Judge Cooper’s ruling is a step in the right direction to remove Trump’s name, but there’s no guarantee the ruling will hold—and there’s the potential for it to backfire if Trump bails and lets the Center languish. A Kennedy Center spokeswoman said they will appeal. And Trump’s reaction on social media struck an ominous tone: “Unless I am free to do what I do better than anyone else, bring this Institution back, physically, financially, and artistically, I have no interest in continuing what could only be a hopeless journey into ‘NEVER NEVER LAND,’” he wrote.

He’s threatening to walk away from the mess he created, because of course he is—that’s a textbook Trump move.

This leaves the iconic institution at a crossroads. Some $257 million in the Big Beautiful Bill was allocated for the renovations at the Center. While significant, that won’t cover what is needed to run a world-class performing arts venue that, in its prime, hosted 2,000 cultural events, theater performances, Broadway shows and more each year.

The chairman of the board ousted by Trump last year was David Rubenstein, a philanthropist who donated and raised millions for the Kennedy Center. It’s not clear that Trump ever tried to fill that hole left by Rubenstein—certainly not from his own pockets—or that Rubenstein would return if Trump does exit stage right.

While the donor who spoke with the Beast is optimistic that attendees—from center right to center left on the political spectrum—would be willing to participate and re-engage now that the bad guy has been booed off by the crowd, some things are hard to undo. The last year and a half have been enormously disruptive to many—the people who bought tickets, the people who worked at the Kennedy Center, and the people in the artistic community who lost a beautiful venue.

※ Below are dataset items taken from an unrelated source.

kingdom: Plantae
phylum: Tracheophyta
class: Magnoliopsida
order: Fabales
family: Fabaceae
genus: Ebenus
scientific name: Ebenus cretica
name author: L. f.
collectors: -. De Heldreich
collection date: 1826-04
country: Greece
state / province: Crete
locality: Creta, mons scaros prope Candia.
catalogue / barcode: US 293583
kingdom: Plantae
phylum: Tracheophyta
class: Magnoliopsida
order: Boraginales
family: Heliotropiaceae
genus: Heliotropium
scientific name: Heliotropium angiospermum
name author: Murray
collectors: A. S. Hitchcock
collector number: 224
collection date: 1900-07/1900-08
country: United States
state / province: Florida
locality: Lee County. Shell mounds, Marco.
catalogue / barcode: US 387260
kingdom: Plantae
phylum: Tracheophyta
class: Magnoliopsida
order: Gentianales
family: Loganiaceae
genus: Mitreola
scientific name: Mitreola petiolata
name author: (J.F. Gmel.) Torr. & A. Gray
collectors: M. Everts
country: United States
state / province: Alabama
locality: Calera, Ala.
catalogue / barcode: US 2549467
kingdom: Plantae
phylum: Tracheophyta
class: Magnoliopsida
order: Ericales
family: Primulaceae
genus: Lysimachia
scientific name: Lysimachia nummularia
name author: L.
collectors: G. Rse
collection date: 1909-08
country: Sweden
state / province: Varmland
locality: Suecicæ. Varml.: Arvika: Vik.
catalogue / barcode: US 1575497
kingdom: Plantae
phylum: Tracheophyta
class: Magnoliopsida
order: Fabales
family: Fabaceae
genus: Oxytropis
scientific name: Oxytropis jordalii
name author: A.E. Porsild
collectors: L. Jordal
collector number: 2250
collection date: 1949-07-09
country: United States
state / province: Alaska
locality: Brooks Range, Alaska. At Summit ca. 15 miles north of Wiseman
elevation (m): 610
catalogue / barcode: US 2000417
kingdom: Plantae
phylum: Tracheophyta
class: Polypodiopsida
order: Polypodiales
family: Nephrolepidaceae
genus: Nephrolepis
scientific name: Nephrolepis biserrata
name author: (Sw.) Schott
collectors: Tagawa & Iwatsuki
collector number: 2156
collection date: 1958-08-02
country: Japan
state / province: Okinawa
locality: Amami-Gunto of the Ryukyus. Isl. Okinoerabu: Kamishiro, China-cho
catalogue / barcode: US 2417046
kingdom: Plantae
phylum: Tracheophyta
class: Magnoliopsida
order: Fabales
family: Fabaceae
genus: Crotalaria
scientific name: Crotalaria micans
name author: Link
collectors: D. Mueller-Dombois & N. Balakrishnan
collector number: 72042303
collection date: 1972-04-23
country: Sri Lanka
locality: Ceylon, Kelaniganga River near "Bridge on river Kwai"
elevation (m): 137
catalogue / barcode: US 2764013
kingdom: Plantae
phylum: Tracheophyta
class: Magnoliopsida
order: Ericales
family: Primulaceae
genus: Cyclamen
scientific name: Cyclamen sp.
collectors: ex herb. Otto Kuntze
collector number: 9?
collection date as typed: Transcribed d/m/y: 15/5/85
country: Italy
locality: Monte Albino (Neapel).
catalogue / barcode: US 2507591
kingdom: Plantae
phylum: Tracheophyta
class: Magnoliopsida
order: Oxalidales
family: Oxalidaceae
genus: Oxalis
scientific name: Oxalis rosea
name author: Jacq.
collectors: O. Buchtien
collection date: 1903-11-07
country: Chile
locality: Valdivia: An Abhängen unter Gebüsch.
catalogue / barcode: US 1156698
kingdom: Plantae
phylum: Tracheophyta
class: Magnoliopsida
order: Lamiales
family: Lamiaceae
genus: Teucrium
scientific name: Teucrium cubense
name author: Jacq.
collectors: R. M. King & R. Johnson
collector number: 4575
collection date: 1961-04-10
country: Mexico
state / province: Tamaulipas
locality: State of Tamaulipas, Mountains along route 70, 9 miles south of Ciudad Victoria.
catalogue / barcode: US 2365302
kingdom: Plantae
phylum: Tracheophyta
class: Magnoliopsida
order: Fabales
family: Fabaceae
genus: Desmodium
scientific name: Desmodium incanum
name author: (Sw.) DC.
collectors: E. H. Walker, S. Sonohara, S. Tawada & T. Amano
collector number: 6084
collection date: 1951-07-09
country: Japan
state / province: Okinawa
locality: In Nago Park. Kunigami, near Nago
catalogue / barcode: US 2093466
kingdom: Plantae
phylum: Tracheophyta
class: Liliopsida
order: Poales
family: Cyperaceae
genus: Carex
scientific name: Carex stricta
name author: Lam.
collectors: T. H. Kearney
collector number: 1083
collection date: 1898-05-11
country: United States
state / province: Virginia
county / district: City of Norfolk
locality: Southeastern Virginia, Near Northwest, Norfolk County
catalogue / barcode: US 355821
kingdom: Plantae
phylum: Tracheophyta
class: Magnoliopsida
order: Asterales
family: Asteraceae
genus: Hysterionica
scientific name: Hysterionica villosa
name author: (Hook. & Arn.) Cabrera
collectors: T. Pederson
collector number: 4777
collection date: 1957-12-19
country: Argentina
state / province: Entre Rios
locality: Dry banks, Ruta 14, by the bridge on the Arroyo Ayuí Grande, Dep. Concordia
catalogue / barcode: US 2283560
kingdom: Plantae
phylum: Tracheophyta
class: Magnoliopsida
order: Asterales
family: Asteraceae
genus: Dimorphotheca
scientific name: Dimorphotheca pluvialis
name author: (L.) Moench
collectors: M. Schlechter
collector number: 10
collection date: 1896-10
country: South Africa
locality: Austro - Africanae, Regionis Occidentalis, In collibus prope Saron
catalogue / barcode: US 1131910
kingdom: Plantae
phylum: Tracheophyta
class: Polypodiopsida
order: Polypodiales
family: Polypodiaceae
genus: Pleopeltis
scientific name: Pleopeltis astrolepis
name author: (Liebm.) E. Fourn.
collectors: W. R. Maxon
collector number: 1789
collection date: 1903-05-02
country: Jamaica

U.S. President Donald Trump speaks during a lunch with the Kennedy Center board members in the East Room of the White House in Washington, D.C., U.S., March 16, 2026.
U.S. President Donald Trump speaks during a lunch with the Kennedy Center board members in the East Room of the White House in Washington, D.C. on March 16, 2026. Jonathan Ernst/REUTERS

For now, Trump is stung, and he’s lost his lines. Once he gets over his initial pique, he’ll do what he always does—go off script. That leaves many questions for those also caught up in the performance. Will he really remove his name from the building? If he gives up on the Center, will the board he put in place step up and function like a real board?

That is Rep. Beatty’s hope. She told Washington Post art and architecture critic Philip Kennicott of the board that, “They don’t want to be sued, they don’t want to be part of this travesty. I think they will regroup and do what is right for the arts.”

But there’s no guarantee. It will be sad to watch the Kennedy Center go unattended if Trump loses interest in refurbishing an institution that does not bear his name. And having to wait until the next president to step in and revive the Center could mean it’s in a worse state long before it gets better. Like so much of what is happening in Washington, the future of the Kennedy Center is in the hands of a man who cares little about the arts and a lot about himself and how he’s perceived.